Sejumlah politikus PDIP mengungkapkan Megawati sebenarnya lebih sreg jika pendamping Ganjar merupakan tokoh di kalangan Nahdlatul Ulama. Duet tokoh nasionalis dan religius dipercaya akan mengulang kemenangan pada 2019 saat PDIP menyandingkan Joko Widodo dengan Ma'ruf Amin, Ketua Umum Majelis Ulama Indonesia yang juga Rais Am Pengurus Besar Nahdlatul Ulama (PBNU). Ide serupa dilontarkan pengurus Partai Persatuan Pembangunan (PPP), yang telah menyatakan dukungannya kepada Ganjar saat bertandang di "Kandang Banteng" pada 30 April lalu.

Ketua Majelis Pertimbangan PPP Muhammad Romahurmuziy, yang mendampingi pelaksana tugas Ketua Umum PPP Muhamad Mardiono dalam kunjungan tersebut, membenarkan bahwa partainya mengusulkan agar calon wakil presiden Ganjar dipilih dari tokoh Islam tradisional. "Pak Mardiono beberapa kali minta maaf kepada Bu Mega kalau permintaannya terkesan memaksa," kata Romy—panggilan Romahurmuziy—kepada Tempo, 31 Mei lalu.

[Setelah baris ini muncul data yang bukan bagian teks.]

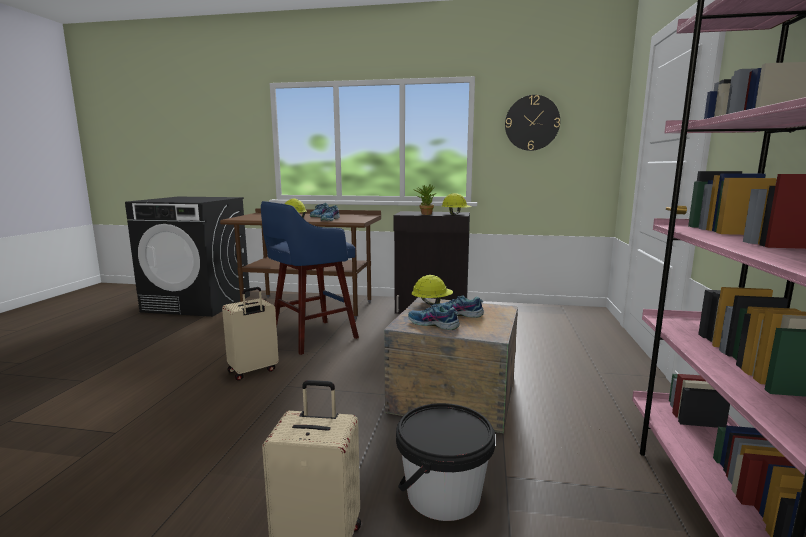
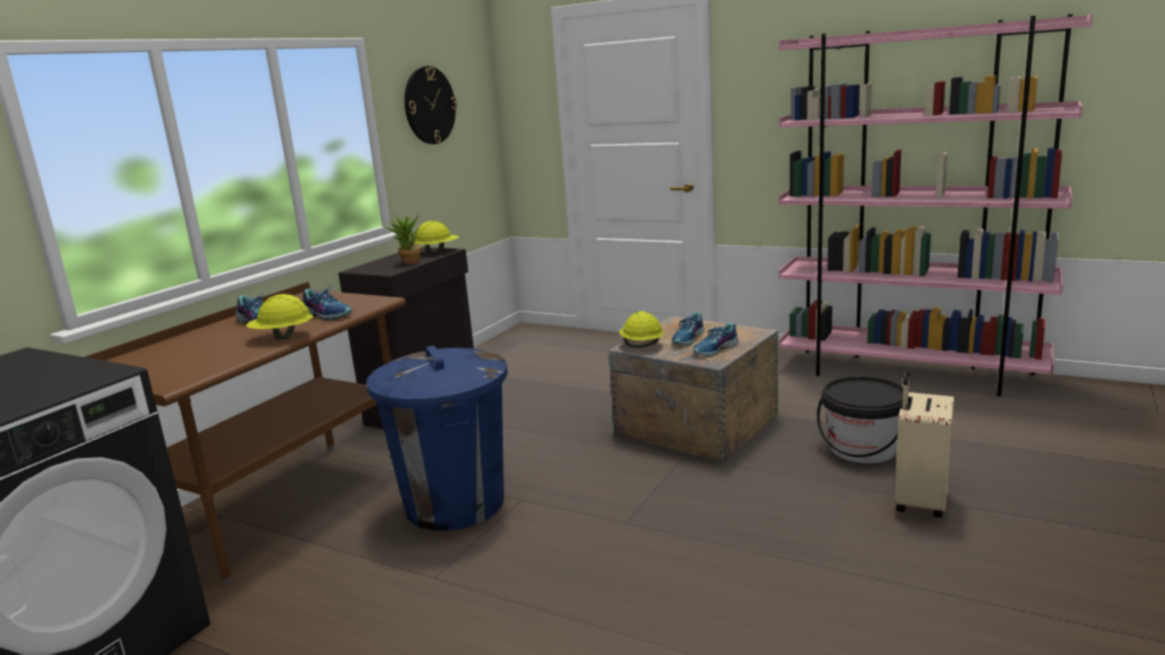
camera: 70 degrees left, 5 degrees up
(253, 371) = (559, 552): beige suitcase -> none
(311, 337) = (454, 504): blue stool -> blue trash can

Pengurus PDIP dan PPP dikabarkan juga telah bertemu untuk menginventarisasi bakal cawapres Ganjar seusai persamuan tersebut. Kesimpulannya, kandidat pendamping Ganjar setidaknya harus memenuhi tiga dari lima kriteria, yaitu memiliki modal sosial, politik, elektoral, jaringan, dan logistik.

Dari kriteria itulah muncul sejumlah kandidat. Mereka adalah Menteri Agama Yaqut Cholil Qoumas; Ketua Umum PBNU, Yahya Cholil Staqut; Rais Am PBNU, KH Miftachul Akhyar; mantan Ketua Umum PBNU, Said Aqil Siroj; dan Mustasyar PBNU, Muhammad Luthfi Ali bin Yahya. Selain itu, ada nama imam besar Masjid Istiqlal, Nasaruddin Umar, yang dimunculkan sebagai calon yang berasal dari luar Pulau Jawa.

Romy mengakui bahwa ia dan Bendahara Umum PDIP sekaligus Gubernur Sulawesi Utara, Olly Dondokambey, menjadi "makcomblang" untuk mempertemukan Ganjar dan Nasaruddin dalam satu kegiatan di Alun-alun Kota Manado, Sulawesi Utara, pada 19 Mei lalu. Menurut dia, kegiatan tersebut untuk melihat reaksi publik terhadap duet Ganjar-Nasaruddin. "Ini semacam test the water," kata Romy.

Bendahara Umum PDIP, Olly Dondokambey, tak menampik ihwal informasi tersebut. Menurut Olly, Megawati dan PDIP memiliki pengalaman memimpin pemerintahan bersama tokoh nahdliyin, seperti Abdurrahman Wahid alias Gus Dur, Hamzah Haz, Jusuf Kalla, dan Ma'ruf Amin. "Sudah terbukti di lapangan," kata Olly.

Kemarin, Hasto tak menjawab tegas ketika ditanya mengenai kabar penolakan Megawati terhadap usul menduetkan Ganjar dan Erick Thohir. “Kami tidak mengatakan seperti itu,” ujarnya. Hasto mengulang pernyataan Megawati. PDIP, kata dia, bersikap terbuka kepada partai politik yang akan bekerja sama, khususnya dalam urusan pemilihan presiden 2024. “Tidak ada penolakan, masih kami tampung,” kata Hasto.